------ Materials provided

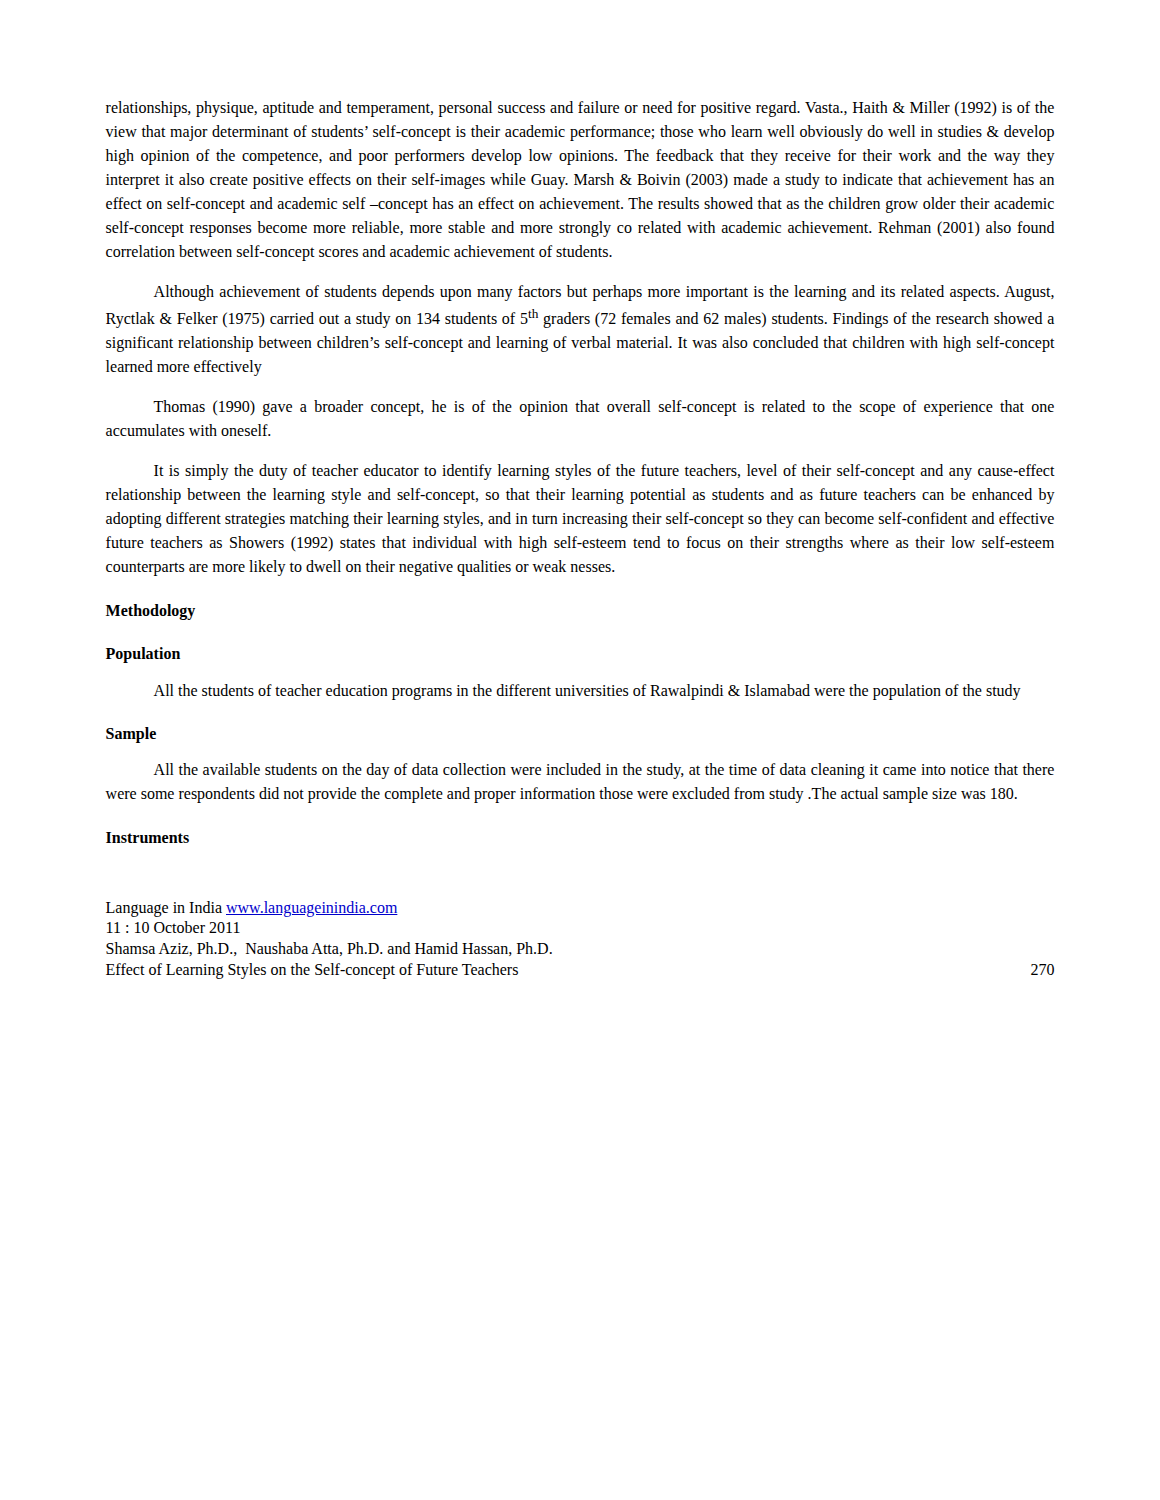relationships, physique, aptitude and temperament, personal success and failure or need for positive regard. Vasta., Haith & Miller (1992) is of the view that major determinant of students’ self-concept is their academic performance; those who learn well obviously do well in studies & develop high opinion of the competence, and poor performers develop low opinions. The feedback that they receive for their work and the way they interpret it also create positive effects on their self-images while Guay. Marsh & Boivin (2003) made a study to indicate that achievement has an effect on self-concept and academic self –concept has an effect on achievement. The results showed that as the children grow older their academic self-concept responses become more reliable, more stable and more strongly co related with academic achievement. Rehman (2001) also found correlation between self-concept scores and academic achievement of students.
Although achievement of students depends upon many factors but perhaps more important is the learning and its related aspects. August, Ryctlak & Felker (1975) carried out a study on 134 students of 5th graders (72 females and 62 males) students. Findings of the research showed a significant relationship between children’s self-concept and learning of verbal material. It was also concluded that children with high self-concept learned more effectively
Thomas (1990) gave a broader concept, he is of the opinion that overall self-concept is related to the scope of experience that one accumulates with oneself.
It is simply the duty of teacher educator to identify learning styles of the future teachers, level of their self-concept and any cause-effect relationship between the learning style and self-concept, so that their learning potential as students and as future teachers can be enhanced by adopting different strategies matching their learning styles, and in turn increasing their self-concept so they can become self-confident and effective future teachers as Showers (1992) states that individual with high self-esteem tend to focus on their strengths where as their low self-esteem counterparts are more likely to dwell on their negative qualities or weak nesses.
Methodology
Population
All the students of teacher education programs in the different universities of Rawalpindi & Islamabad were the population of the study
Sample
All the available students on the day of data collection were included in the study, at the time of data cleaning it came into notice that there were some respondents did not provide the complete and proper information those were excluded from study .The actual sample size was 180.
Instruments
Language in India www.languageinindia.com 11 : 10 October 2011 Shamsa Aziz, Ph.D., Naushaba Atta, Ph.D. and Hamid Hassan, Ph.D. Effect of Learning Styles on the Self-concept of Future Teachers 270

------------
------ Materials provided

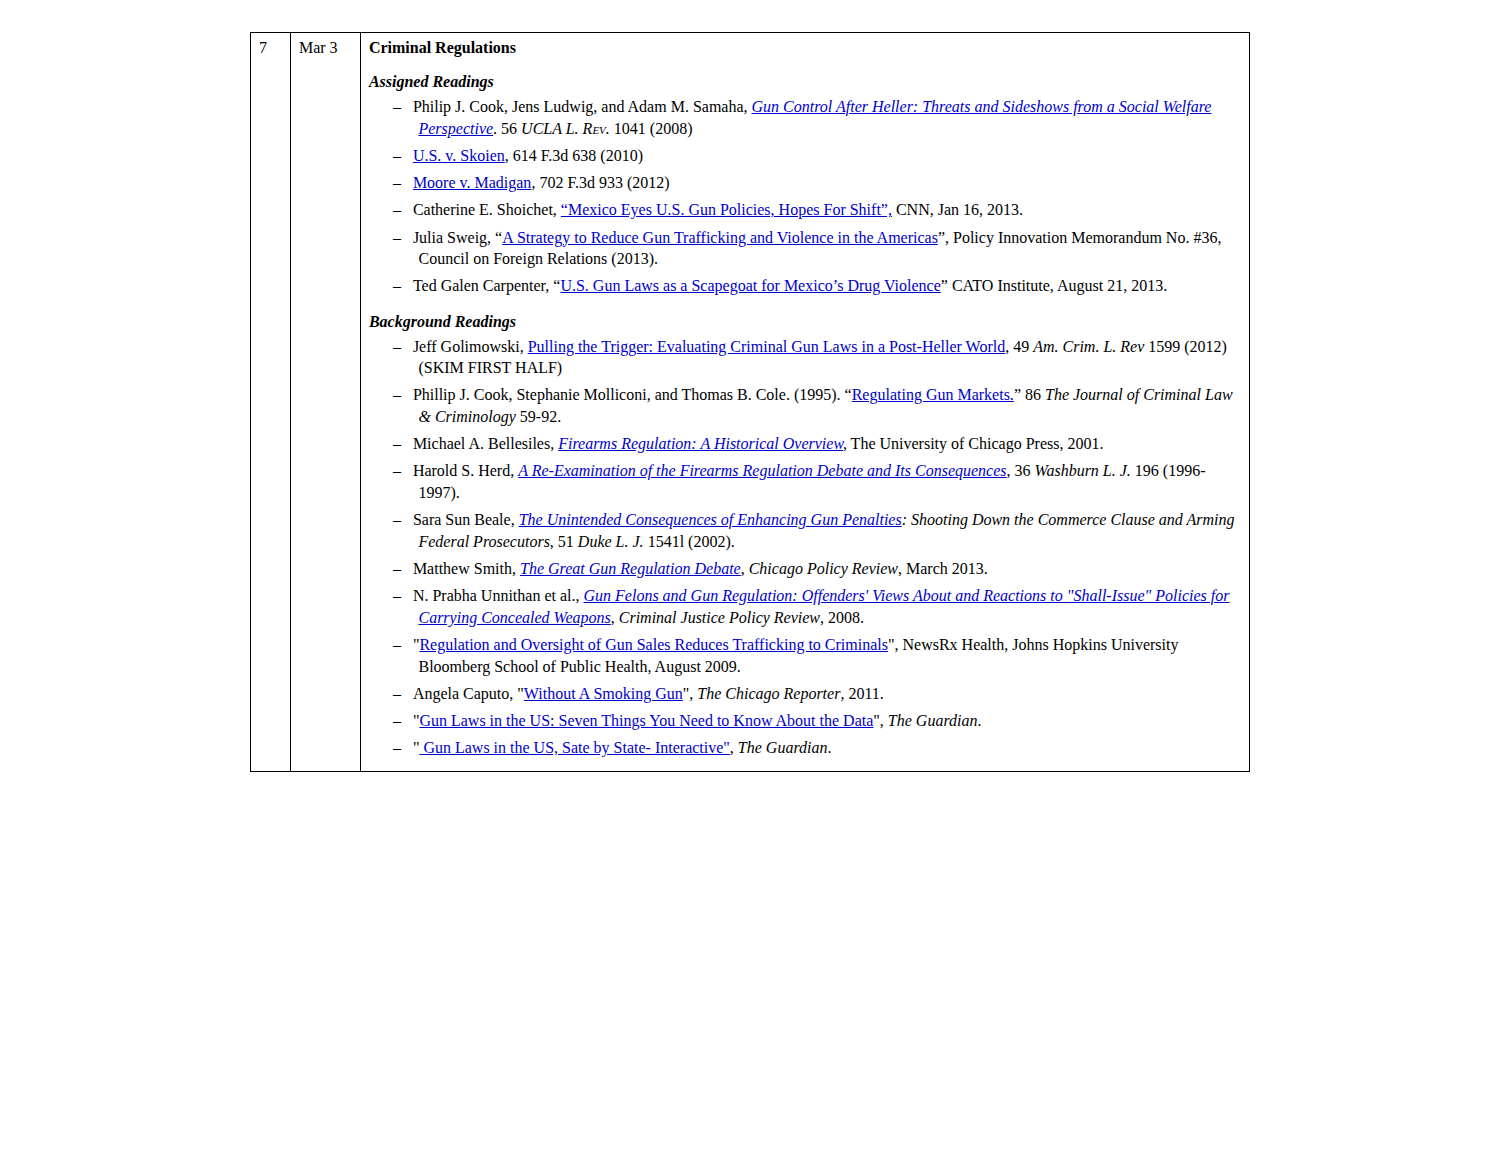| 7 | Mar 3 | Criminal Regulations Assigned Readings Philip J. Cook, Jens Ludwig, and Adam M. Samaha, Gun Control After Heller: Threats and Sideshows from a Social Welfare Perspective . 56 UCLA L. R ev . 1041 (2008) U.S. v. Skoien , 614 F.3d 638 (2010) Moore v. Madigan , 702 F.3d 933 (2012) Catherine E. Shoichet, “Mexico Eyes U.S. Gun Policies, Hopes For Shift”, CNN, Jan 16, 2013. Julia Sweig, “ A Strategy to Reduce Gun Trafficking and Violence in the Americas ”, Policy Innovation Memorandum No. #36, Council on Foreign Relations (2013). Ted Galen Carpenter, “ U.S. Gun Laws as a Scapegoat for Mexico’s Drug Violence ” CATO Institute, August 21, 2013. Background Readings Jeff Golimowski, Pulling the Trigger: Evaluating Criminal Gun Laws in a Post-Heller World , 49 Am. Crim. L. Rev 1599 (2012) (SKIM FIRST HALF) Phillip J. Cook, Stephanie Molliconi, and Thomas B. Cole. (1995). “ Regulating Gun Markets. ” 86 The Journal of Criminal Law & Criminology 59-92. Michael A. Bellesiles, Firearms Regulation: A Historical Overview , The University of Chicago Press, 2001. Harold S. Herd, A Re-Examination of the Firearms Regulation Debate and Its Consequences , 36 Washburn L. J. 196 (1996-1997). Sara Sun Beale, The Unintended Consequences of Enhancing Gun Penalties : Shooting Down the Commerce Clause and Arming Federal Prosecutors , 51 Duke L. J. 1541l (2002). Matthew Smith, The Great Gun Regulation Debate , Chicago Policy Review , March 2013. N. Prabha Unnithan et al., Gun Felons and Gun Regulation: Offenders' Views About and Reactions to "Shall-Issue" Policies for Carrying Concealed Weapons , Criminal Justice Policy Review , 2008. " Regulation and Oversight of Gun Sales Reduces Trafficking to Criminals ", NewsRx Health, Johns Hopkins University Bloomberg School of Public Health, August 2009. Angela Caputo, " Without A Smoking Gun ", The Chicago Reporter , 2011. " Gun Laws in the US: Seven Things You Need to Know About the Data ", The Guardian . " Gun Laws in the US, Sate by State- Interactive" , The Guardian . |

------------

* _Problem to work on_
From the material above, copy exactly the lines between the line holding "All the available" and the line holding "Language in India", inclusive, and only those.

* _Answer below_
All the available students on the day of data collection were included in the study, at the time of data cleaning it came into notice that there were some respondents did not provide the complete and proper information those were excluded from study .The actual sample size was 180.
Instruments
Language in India www.languageinindia.com 11 : 10 October 2011 Shamsa Aziz, Ph.D., Naushaba Atta, Ph.D. and Hamid Hassan, Ph.D. Effect of Learning Styles on the Self-concept of Future Teachers 270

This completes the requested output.